#### TASK
Only the first line of the listing and the lines after it, up to and including the one containing "grote voordeel aan", should be retyped exactly.

━━━━━━━━━━━━━━━━━━━━━━━━━━━━━━

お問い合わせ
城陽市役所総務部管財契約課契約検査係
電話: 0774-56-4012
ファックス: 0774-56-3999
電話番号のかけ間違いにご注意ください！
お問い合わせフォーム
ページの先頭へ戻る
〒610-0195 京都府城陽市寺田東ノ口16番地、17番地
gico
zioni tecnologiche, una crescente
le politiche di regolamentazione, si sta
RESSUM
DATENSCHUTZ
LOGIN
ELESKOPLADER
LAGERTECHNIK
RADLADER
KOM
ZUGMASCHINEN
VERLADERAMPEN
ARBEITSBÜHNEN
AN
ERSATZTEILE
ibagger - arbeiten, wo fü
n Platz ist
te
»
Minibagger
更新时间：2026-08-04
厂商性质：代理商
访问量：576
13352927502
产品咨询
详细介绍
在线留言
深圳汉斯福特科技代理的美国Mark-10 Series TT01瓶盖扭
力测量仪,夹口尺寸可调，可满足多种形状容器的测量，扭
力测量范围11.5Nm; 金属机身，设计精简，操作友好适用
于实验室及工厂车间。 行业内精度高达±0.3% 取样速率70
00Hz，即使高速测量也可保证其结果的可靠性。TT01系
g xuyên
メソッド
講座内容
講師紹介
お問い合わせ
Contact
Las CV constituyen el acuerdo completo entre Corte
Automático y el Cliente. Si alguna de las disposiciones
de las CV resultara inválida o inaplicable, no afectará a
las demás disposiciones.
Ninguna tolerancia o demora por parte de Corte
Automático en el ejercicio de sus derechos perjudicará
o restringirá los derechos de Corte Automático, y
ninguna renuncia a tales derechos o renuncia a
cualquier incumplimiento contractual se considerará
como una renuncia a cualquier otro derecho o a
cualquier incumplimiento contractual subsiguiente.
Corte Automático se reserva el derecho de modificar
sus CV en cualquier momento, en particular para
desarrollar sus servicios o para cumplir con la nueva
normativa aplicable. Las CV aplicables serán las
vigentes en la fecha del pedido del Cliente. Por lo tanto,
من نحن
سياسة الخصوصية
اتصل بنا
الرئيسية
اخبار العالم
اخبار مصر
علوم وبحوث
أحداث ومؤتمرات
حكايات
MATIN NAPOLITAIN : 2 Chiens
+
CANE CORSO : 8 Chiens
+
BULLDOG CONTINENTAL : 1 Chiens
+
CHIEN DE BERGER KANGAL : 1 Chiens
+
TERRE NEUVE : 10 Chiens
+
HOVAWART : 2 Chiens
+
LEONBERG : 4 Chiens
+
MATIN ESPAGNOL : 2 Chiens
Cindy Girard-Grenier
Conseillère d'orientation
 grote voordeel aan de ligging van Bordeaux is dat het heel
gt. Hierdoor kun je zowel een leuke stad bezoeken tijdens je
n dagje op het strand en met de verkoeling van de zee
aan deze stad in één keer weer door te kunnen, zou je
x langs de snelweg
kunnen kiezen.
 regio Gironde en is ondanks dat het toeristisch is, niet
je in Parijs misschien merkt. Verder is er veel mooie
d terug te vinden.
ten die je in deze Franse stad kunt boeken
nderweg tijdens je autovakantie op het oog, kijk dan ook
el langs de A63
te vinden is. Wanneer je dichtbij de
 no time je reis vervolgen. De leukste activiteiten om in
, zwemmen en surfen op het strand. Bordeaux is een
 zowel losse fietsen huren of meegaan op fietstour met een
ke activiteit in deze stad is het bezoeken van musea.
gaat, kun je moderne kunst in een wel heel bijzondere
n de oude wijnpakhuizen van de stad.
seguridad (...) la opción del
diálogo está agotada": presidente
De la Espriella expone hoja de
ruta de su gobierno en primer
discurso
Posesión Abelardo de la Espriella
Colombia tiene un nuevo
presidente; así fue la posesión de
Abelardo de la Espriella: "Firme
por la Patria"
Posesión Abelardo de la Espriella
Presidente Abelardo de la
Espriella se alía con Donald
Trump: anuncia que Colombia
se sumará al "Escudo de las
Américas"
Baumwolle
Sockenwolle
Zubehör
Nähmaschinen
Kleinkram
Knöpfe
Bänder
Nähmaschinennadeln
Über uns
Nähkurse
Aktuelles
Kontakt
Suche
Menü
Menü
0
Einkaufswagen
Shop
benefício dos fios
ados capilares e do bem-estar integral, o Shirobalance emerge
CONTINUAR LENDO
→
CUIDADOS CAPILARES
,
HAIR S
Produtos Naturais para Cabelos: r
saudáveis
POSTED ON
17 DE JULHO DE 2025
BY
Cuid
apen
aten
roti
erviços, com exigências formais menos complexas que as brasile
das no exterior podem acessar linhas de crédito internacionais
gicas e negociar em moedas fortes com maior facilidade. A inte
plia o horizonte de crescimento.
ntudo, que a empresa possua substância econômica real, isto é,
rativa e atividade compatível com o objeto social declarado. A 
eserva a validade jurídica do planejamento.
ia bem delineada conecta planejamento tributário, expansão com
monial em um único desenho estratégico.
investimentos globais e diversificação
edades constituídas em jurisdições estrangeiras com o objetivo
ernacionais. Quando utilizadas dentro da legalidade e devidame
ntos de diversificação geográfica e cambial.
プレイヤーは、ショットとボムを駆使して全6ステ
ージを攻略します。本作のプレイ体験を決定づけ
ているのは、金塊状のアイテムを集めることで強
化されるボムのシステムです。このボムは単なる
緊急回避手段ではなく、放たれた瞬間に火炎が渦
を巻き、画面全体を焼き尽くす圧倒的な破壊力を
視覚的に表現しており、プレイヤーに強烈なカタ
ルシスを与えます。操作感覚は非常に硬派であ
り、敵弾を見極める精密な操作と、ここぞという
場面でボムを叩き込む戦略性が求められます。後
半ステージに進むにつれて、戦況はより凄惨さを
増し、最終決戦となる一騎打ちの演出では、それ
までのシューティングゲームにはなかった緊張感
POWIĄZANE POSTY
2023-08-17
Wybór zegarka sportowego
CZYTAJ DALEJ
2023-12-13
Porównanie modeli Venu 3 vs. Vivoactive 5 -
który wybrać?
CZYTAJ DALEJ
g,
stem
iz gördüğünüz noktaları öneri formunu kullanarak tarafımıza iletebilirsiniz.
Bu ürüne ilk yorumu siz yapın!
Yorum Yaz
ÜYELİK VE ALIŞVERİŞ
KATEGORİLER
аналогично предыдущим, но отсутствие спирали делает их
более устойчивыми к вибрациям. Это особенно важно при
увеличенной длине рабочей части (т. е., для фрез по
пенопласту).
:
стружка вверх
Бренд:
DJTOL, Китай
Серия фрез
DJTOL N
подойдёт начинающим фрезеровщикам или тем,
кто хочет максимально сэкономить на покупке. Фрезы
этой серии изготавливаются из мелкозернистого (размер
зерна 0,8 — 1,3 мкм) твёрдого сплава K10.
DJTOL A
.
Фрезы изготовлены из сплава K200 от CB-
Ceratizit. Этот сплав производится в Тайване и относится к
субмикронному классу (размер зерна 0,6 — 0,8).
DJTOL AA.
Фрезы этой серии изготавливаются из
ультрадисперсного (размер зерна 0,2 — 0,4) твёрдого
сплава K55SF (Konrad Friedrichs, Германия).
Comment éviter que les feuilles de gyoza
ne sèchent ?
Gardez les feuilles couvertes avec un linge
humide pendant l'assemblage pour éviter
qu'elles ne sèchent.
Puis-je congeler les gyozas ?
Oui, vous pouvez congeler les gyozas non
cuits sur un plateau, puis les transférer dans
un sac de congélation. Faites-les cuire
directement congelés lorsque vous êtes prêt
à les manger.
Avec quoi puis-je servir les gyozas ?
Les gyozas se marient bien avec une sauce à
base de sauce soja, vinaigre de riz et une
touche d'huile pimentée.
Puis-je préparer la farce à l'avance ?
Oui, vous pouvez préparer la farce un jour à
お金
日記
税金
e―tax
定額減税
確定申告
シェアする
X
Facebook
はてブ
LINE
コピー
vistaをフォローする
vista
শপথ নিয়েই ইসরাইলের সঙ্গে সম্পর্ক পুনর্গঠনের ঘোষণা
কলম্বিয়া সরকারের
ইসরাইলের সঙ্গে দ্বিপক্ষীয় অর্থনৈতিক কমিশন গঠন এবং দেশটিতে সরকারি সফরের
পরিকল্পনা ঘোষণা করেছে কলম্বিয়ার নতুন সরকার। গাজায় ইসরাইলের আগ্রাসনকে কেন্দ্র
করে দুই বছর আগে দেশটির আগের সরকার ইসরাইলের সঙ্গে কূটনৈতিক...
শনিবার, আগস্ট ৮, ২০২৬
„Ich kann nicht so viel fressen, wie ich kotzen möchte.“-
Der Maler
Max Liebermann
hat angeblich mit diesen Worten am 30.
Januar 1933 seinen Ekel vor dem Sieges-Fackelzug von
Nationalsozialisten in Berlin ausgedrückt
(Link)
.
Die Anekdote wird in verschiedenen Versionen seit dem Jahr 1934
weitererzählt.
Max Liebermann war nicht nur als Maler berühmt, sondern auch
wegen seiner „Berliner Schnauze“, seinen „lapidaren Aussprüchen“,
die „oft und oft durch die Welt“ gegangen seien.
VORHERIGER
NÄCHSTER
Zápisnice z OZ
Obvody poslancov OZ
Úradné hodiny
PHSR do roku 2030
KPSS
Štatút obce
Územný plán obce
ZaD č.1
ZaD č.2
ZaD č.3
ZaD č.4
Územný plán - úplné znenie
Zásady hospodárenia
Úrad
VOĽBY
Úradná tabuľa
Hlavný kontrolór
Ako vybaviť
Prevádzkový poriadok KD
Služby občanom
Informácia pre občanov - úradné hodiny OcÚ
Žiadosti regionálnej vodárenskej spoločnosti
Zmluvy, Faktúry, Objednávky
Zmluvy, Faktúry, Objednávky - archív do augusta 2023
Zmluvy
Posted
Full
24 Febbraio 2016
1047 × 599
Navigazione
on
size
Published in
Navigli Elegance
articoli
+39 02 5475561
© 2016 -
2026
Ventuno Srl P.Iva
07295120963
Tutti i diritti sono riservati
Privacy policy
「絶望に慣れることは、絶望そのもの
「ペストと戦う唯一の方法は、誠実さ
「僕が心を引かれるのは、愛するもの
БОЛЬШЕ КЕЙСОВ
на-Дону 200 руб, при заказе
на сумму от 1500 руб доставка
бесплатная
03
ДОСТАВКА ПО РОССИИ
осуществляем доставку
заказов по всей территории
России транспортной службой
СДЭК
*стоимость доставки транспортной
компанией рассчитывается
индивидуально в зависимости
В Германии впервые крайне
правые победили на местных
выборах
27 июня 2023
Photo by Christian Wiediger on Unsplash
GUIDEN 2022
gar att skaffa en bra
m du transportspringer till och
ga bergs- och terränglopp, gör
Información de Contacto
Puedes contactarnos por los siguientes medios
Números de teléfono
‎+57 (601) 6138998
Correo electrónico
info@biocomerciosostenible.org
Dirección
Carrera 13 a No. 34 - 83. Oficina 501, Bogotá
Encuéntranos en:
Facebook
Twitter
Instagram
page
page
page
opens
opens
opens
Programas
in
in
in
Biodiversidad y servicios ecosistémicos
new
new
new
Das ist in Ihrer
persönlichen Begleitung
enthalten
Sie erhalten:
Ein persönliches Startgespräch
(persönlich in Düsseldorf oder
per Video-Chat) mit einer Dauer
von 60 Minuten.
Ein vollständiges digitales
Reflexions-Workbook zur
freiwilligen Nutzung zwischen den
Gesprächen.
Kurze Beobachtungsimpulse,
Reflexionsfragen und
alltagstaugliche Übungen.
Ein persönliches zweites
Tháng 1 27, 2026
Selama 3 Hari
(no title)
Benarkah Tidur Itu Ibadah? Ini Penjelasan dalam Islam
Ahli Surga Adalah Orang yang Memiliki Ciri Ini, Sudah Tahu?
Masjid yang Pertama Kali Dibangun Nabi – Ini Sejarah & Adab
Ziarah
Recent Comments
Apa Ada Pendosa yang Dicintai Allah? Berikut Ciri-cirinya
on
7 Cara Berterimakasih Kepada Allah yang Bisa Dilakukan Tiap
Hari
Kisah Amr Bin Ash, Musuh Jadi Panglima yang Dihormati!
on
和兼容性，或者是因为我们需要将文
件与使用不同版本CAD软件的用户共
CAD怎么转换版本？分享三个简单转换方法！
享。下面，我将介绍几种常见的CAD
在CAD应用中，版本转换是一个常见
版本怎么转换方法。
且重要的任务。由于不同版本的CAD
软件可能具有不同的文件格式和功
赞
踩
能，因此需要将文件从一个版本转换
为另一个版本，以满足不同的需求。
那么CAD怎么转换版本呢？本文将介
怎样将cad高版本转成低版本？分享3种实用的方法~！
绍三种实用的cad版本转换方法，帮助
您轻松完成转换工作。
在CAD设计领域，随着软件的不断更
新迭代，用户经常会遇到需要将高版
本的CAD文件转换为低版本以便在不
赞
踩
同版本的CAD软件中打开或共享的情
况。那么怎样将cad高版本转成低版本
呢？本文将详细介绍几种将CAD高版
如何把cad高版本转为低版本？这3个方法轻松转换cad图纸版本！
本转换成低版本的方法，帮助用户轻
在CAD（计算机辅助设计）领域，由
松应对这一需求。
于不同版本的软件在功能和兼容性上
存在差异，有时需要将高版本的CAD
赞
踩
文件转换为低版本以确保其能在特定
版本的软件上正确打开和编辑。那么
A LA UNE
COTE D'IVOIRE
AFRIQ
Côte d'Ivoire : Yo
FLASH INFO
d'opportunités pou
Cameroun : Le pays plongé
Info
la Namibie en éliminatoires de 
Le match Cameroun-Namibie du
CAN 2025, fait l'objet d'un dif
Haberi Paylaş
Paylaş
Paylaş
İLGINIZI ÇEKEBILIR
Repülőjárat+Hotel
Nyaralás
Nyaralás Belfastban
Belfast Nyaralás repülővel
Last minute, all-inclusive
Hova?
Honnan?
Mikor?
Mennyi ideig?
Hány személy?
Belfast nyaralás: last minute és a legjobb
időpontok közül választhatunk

━━━━━━━━━━━━━━━━━━━━━━━━━━━━━━

#### SOLUTION
お問い合わせ
城陽市役所総務部管財契約課契約検査係
電話: 0774-56-4012
ファックス: 0774-56-3999
電話番号のかけ間違いにご注意ください！
お問い合わせフォーム
ページの先頭へ戻る
〒610-0195 京都府城陽市寺田東ノ口16番地、17番地
gico
zioni tecnologiche, una crescente
le politiche di regolamentazione, si sta
RESSUM
DATENSCHUTZ
LOGIN
ELESKOPLADER
LAGERTECHNIK
RADLADER
KOM
ZUGMASCHINEN
VERLADERAMPEN
ARBEITSBÜHNEN
AN
ERSATZTEILE
ibagger - arbeiten, wo fü
n Platz ist
te
»
Minibagger
更新时间：2026-08-04
厂商性质：代理商
访问量：576
13352927502
产品咨询
详细介绍
在线留言
深圳汉斯福特科技代理的美国Mark-10 Series TT01瓶盖扭
力测量仪,夹口尺寸可调，可满足多种形状容器的测量，扭
力测量范围11.5Nm; 金属机身，设计精简，操作友好适用
于实验室及工厂车间。 行业内精度高达±0.3% 取样速率70
00Hz，即使高速测量也可保证其结果的可靠性。TT01系
g xuyên
メソッド
講座内容
講師紹介
お問い合わせ
Contact
Las CV constituyen el acuerdo completo entre Corte
Automático y el Cliente. Si alguna de las disposiciones
de las CV resultara inválida o inaplicable, no afectará a
las demás disposiciones.
Ninguna tolerancia o demora por parte de Corte
Automático en el ejercicio de sus derechos perjudicará
o restringirá los derechos de Corte Automático, y
ninguna renuncia a tales derechos o renuncia a
cualquier incumplimiento contractual se considerará
como una renuncia a cualquier otro derecho o a
cualquier incumplimiento contractual subsiguiente.
Corte Automático se reserva el derecho de modificar
sus CV en cualquier momento, en particular para
desarrollar sus servicios o para cumplir con la nueva
normativa aplicable. Las CV aplicables serán las
vigentes en la fecha del pedido del Cliente. Por lo tanto,
من نحن
سياسة الخصوصية
اتصل بنا
الرئيسية
اخبار العالم
اخبار مصر
علوم وبحوث
أحداث ومؤتمرات
حكايات
MATIN NAPOLITAIN : 2 Chiens
+
CANE CORSO : 8 Chiens
+
BULLDOG CONTINENTAL : 1 Chiens
+
CHIEN DE BERGER KANGAL : 1 Chiens
+
TERRE NEUVE : 10 Chiens
+
HOVAWART : 2 Chiens
+
LEONBERG : 4 Chiens
+
MATIN ESPAGNOL : 2 Chiens
Cindy Girard-Grenier
Conseillère d'orientation
 grote voordeel aan de ligging van Bordeaux is dat het heel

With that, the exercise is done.